MATERIAL SHOWN
━━━

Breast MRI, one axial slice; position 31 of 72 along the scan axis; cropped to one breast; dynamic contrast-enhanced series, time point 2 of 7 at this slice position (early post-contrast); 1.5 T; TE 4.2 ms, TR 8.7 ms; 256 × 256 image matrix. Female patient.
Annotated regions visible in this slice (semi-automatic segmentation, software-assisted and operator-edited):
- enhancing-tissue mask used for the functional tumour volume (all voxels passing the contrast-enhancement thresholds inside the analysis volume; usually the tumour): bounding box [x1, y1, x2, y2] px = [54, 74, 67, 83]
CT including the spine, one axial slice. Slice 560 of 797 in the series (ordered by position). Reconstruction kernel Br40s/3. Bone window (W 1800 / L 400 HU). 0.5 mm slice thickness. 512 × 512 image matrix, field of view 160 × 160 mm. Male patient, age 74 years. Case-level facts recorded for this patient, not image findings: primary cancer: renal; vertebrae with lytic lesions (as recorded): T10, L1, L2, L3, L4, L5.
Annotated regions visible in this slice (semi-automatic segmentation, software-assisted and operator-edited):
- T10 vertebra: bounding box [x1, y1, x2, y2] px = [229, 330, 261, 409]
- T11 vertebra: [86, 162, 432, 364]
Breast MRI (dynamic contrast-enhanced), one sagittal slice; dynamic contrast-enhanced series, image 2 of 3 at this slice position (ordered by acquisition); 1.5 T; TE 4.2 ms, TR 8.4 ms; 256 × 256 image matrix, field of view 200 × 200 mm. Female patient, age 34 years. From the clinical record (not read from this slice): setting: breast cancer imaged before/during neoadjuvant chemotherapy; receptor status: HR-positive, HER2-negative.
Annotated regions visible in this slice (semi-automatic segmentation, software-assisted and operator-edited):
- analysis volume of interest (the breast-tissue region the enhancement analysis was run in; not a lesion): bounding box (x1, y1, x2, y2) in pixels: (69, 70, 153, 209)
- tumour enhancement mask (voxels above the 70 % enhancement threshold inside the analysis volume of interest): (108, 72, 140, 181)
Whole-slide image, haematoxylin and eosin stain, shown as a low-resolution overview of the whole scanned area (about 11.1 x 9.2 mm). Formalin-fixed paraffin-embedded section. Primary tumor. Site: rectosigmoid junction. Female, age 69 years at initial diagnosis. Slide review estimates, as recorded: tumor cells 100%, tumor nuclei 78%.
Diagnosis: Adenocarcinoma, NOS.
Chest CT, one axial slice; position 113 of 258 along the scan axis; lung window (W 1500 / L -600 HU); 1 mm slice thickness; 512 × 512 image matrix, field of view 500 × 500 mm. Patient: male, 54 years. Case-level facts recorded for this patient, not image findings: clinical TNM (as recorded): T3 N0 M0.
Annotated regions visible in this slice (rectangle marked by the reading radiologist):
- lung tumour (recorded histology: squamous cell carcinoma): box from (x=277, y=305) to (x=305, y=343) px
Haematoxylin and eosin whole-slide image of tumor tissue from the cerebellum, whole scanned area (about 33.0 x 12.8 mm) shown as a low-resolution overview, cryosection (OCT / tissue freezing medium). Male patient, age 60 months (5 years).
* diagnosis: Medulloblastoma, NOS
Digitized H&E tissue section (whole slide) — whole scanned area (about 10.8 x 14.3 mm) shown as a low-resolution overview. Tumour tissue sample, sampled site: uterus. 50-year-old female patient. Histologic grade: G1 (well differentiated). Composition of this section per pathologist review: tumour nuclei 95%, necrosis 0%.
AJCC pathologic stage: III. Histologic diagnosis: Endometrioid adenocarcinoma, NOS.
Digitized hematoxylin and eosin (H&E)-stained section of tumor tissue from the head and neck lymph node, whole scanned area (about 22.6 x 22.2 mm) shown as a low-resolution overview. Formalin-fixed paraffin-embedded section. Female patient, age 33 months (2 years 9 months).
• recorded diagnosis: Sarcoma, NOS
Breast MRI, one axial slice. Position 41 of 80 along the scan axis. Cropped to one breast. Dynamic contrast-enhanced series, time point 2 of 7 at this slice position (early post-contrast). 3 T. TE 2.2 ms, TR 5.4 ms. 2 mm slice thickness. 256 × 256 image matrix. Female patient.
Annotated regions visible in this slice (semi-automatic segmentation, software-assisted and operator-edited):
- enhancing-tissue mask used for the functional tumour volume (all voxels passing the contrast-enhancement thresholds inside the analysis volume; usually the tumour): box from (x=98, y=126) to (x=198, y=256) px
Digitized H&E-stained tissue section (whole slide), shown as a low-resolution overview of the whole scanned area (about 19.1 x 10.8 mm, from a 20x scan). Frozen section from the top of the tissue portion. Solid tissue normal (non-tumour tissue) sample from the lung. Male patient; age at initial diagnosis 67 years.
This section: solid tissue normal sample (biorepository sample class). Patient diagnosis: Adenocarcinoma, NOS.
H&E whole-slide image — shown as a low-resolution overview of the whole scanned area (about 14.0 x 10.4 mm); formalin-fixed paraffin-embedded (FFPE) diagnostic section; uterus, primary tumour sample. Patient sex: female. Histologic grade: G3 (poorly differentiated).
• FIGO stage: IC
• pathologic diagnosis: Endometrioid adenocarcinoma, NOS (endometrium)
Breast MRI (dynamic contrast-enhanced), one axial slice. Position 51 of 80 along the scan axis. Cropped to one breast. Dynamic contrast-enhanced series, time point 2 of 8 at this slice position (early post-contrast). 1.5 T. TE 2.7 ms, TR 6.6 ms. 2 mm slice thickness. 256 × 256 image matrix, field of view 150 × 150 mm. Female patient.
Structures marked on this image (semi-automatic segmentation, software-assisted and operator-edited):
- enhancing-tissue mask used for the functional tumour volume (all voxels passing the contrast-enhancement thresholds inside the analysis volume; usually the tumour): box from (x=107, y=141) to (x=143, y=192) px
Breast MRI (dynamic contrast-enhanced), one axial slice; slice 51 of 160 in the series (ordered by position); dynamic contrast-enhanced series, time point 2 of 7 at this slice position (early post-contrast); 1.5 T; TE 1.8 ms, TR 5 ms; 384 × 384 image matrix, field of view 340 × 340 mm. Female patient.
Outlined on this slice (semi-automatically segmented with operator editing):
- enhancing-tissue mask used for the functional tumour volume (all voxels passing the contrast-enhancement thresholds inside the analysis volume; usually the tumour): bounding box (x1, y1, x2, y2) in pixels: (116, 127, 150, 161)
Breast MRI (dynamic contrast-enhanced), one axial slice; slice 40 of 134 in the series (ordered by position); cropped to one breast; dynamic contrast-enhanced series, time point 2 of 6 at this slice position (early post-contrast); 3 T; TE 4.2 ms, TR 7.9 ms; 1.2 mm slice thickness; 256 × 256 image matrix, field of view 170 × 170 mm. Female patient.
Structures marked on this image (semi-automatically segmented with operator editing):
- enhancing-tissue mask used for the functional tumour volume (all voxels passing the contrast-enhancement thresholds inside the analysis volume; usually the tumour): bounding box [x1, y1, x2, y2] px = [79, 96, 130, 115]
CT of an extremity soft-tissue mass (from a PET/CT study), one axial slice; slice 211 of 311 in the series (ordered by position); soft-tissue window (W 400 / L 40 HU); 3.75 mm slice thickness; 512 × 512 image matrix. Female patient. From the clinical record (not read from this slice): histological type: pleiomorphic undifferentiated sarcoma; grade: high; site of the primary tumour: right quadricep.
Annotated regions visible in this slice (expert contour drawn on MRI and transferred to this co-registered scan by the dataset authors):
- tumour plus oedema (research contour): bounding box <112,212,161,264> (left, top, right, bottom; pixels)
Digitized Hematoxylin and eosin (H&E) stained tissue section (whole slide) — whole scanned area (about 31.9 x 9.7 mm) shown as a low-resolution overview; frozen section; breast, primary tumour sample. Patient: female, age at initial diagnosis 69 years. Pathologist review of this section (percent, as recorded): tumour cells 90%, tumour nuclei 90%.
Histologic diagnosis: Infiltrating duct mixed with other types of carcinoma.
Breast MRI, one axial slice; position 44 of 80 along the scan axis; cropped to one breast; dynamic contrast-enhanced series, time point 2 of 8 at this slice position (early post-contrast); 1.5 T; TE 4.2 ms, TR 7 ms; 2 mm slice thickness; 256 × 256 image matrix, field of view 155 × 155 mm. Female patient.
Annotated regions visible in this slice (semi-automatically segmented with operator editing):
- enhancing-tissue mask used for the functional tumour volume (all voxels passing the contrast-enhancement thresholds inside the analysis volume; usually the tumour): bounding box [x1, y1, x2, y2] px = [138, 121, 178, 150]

━━━

TO DO
Look above for the line that contains "- lung tumour". Starting there, transcribe every line exactly until you have copied the line that contains "AJCC pathologic stage: III.".

ANSWER
- lung tumour (recorded histology: squamous cell carcinoma): box from (x=277, y=305) to (x=305, y=343) px
Haematoxylin and eosin whole-slide image of tumor tissue from the cerebellum, whole scanned area (about 33.0 x 12.8 mm) shown as a low-resolution overview, cryosection (OCT / tissue freezing medium). Male patient, age 60 months (5 years).
* diagnosis: Medulloblastoma, NOS
Digitized H&E tissue section (whole slide) — whole scanned area (about 10.8 x 14.3 mm) shown as a low-resolution overview. Tumour tissue sample, sampled site: uterus. 50-year-old female patient. Histologic grade: G1 (well differentiated). Composition of this section per pathologist review: tumour nuclei 95%, necrosis 0%.
AJCC pathologic stage: III. Histologic diagnosis: Endometrioid adenocarcinoma, NOS.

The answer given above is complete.